- The Washington Times - Monday, May 30, 2005

As the resident centrist on these pages, it might be supposed that I was pleased by the action of the 14 senators who made the arrangement to preserve the filiuster. This little “insurrection” in the exclusive club of the Senate is now being hailed or condemned as a putsch of the “moderates” in both parties.

Not quite so fast. First of all, the term centrist is often tossed about these days with the implied meaning that it is the same as “moderate.”

It is further implied that a centrist, so defined, is always to be in the middle. I don’t think so. A centrist is not defined by measuring halfway from the left and halfway to the right.

As I see it, a centrist is someone who sees the issues from where the center of the country is. That is why presidential elections are always fought in the political center.

I don’t mean that the center is a mere popularity contest, or can be measured by any opinion poll. This country has almost always been a centrist nation. Politicians of the far left and the far right have not ever succeeded at the highest levels. Sometimes the political center is liberal. Sometimes it is conservative.

## Your instructions:
Can you retype the whole column on centrism word for word? The lines that come next aren't needed.

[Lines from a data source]
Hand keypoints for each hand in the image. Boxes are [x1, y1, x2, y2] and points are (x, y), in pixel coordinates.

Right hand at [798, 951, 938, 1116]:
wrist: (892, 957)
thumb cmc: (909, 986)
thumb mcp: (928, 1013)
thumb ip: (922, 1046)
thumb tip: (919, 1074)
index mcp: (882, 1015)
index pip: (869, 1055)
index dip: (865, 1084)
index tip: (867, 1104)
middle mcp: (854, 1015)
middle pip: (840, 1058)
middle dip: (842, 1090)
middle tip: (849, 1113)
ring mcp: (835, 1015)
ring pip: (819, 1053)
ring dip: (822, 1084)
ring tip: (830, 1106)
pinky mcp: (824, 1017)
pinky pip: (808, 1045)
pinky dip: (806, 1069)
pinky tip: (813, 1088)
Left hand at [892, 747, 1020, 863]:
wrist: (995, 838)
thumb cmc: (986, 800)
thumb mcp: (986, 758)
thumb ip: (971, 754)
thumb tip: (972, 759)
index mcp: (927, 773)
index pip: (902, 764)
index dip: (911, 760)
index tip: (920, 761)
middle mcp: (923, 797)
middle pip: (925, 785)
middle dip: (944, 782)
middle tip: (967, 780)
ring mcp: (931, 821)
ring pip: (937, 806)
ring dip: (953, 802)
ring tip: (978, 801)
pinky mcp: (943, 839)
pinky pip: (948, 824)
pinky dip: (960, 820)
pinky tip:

## Solution:
- The Washington Times - Monday, May 30, 2005

As the resident centrist on these pages, it might be supposed that I was pleased by the action of the 14 senators who made the arrangement to preserve the filiuster. This little “insurrection” in the exclusive club of the Senate is now being hailed or condemned as a putsch of the “moderates” in both parties.

Not quite so fast. First of all, the term centrist is often tossed about these days with the implied meaning that it is the same as “moderate.”

It is further implied that a centrist, so defined, is always to be in the middle. I don’t think so. A centrist is not defined by measuring halfway from the left and halfway to the right.

As I see it, a centrist is someone who sees the issues from where the center of the country is. That is why presidential elections are always fought in the political center.

I don’t mean that the center is a mere popularity contest, or can be measured by any opinion poll. This country has almost always been a centrist nation. Politicians of the far left and the far right have not ever succeeded at the highest levels. Sometimes the political center is liberal. Sometimes it is conservative.